Two days before Thanksgiving and I'm doing homework on my mother's living room floor. My six-year-old brother is drawing on my feet. The kitchen smells amazing.

I am so thankful.

Tuesday, August 14, 2012

shahi.

i wrote a poem to your skin once,
while your mother made me tea.
i didn't read it to her, of course.

but she gave me a note
that called me 
her daughter-in-law,
she said it was our crime.

i tore it up after she left, hid 
the pieces under my mattress.
i drink tea by myself,
and write another poem to your skin.

Sunday, August 5, 2012

ramadan kareem.

Iftar at my Christian mother's is always a treat. Ten minutes before Maghrib, and everything's ready but the salad. I'm chopping vegetables with my mother in the kitchen. A mix of east and west: southern grilled squash, baked sweet potatoes, Libyan salad, and of course, dates and milk.

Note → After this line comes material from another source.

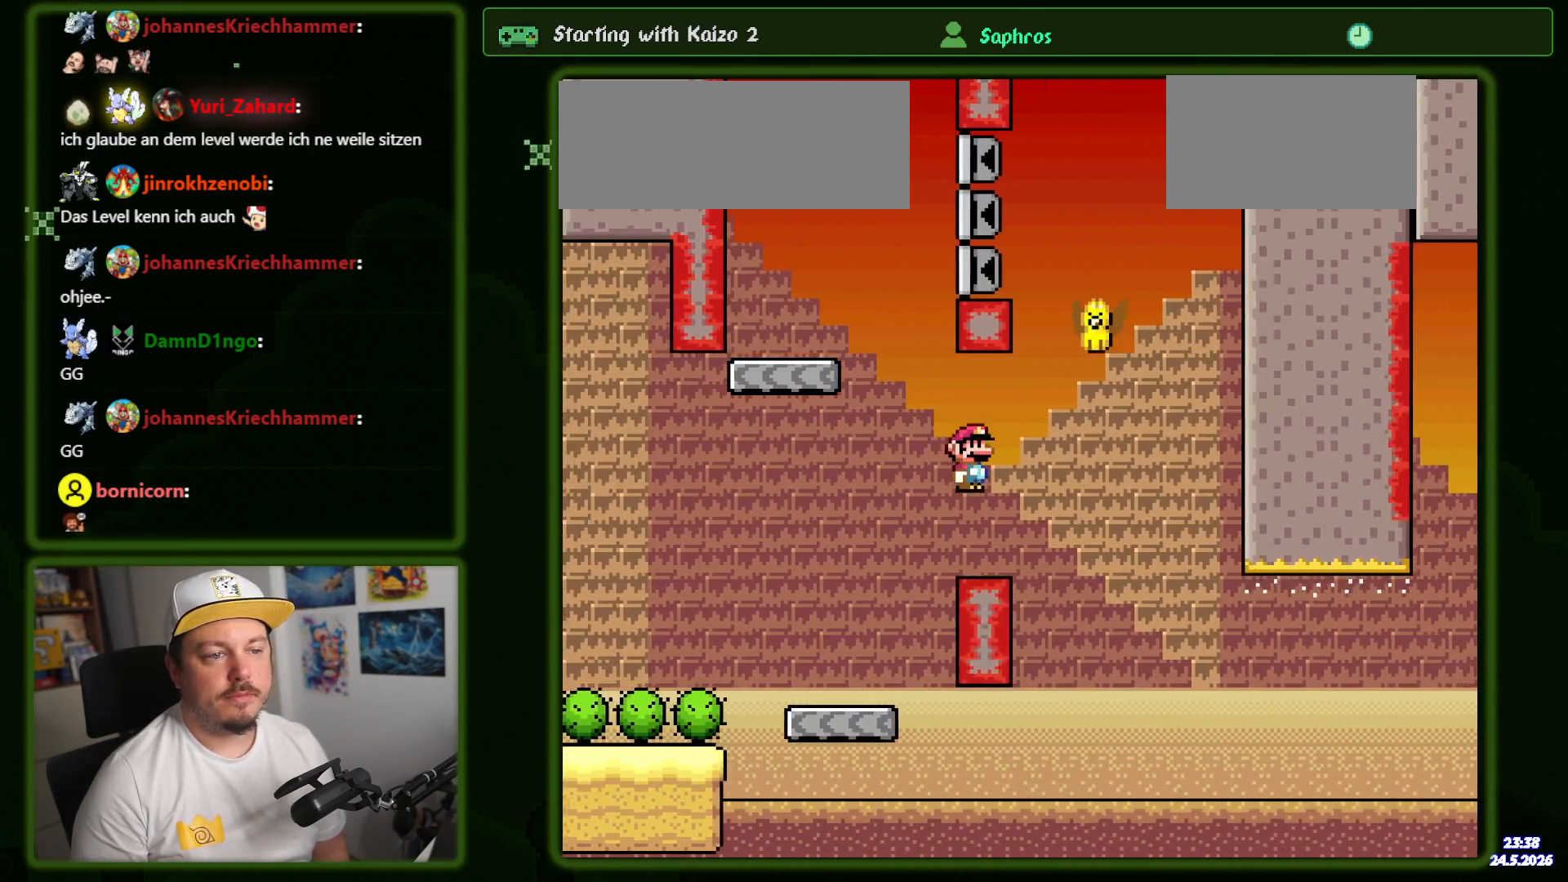
{"dt_ms": 500, "buttons": ["B", "Y", "DPAD_RIGHT"], "events": []}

My eight-year-old brother, having memorized the time of Maghrib today, shouts out from the living room, "Six more minutes!" My six-year-old brother sings "God is big, big, big, His love is wide, wide, wide" while the sun sinks.

I sing with him while I finish the salad. The adhan calls out from my computer.

I break my fast and pray. One of my brothers usually rolls my mat out for me in the direction of the Qiblah and brings me my prayer clothes. Not today, so I have to do it myself. I remind myself to thank God for my family.

We watch Prince of Egypt over iftar. Once we're done eating, me and my mother move to the couch with our laptops, where we watch with one eye and research Biblical history with the other. We discuss Moses in the Bible and the Qur'an. The differences are infinitesimal.

Before the movie is over, we've covered David and Solomon, Lot and his people, the creation of Adam, the origin of Satan, and the nature of angels.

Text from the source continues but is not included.